(Collected data entries)
□ □ □

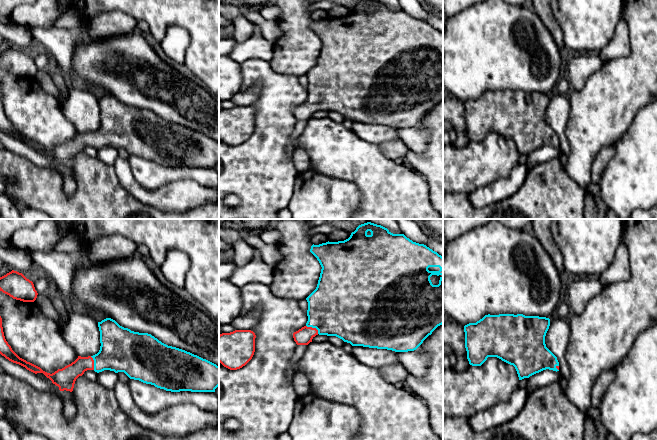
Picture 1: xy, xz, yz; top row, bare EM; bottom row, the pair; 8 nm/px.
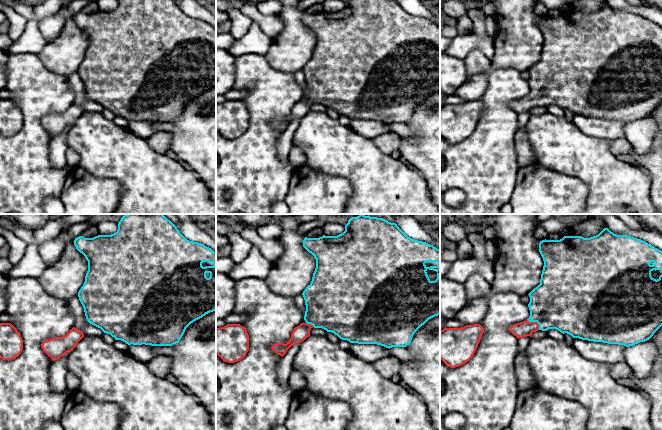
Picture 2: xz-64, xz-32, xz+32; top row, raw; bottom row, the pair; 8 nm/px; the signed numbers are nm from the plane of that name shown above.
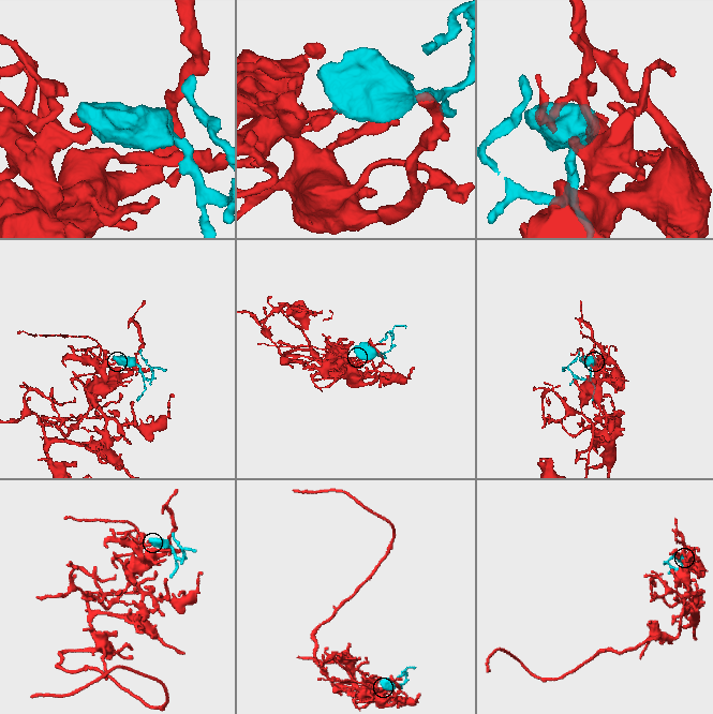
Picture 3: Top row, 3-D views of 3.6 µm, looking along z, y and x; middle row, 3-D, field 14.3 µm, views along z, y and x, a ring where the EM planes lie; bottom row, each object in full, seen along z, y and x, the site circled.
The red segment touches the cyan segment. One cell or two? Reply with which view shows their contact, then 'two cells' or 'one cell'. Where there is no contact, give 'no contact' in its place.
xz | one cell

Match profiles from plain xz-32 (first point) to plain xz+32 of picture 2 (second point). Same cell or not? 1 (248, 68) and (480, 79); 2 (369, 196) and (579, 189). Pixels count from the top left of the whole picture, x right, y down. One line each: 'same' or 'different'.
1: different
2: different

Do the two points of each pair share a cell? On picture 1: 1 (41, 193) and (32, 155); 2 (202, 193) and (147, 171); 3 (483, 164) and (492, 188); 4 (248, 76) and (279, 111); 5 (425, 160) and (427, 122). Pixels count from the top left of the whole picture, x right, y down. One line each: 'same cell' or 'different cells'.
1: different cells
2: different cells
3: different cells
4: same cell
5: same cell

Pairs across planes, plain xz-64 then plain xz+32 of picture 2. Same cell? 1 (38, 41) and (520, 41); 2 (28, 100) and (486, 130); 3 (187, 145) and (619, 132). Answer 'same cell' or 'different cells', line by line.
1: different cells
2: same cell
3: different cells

□ □ □

(Goal of the exercise) Copy out all the entries exactly. Images stay out of the copy.

(Task result)
Picture 1: xy, xz, yz; top row, bare EM; bottom row, the pair; 8 nm/px.
Picture 2: xz-64, xz-32, xz+32; top row, raw; bottom row, the pair; 8 nm/px; the signed numbers are nm from the plane of that name shown above.
Picture 3: Top row, 3-D views of 3.6 µm, looking along z, y and x; middle row, 3-D, field 14.3 µm, views along z, y and x, a ring where the EM planes lie; bottom row, each object in full, seen along z, y and x, the site circled.
The red segment touches the cyan segment. One cell or two? Reply with which view shows their contact, then 'two cells' or 'one cell'. Where there is no contact, give 'no contact' in its place.
xz | one cell

Match profiles from plain xz-32 (first point) to plain xz+32 of picture 2 (second point). Same cell or not? 1 (248, 68) and (480, 79); 2 (369, 196) and (579, 189). Pixels count from the top left of the whole picture, x right, y down. One line each: 'same' or 'different'.
1: different
2: different

Do the two points of each pair share a cell? On picture 1: 1 (41, 193) and (32, 155); 2 (202, 193) and (147, 171); 3 (483, 164) and (492, 188); 4 (248, 76) and (279, 111); 5 (425, 160) and (427, 122). Pixels count from the top left of the whole picture, x right, y down. One line each: 'same cell' or 'different cells'.
1: different cells
2: different cells
3: different cells
4: same cell
5: same cell

Pairs across planes, plain xz-64 then plain xz+32 of picture 2. Same cell? 1 (38, 41) and (520, 41); 2 (28, 100) and (486, 130); 3 (187, 145) and (619, 132). Answer 'same cell' or 'different cells', line by line.
1: different cells
2: same cell
3: different cells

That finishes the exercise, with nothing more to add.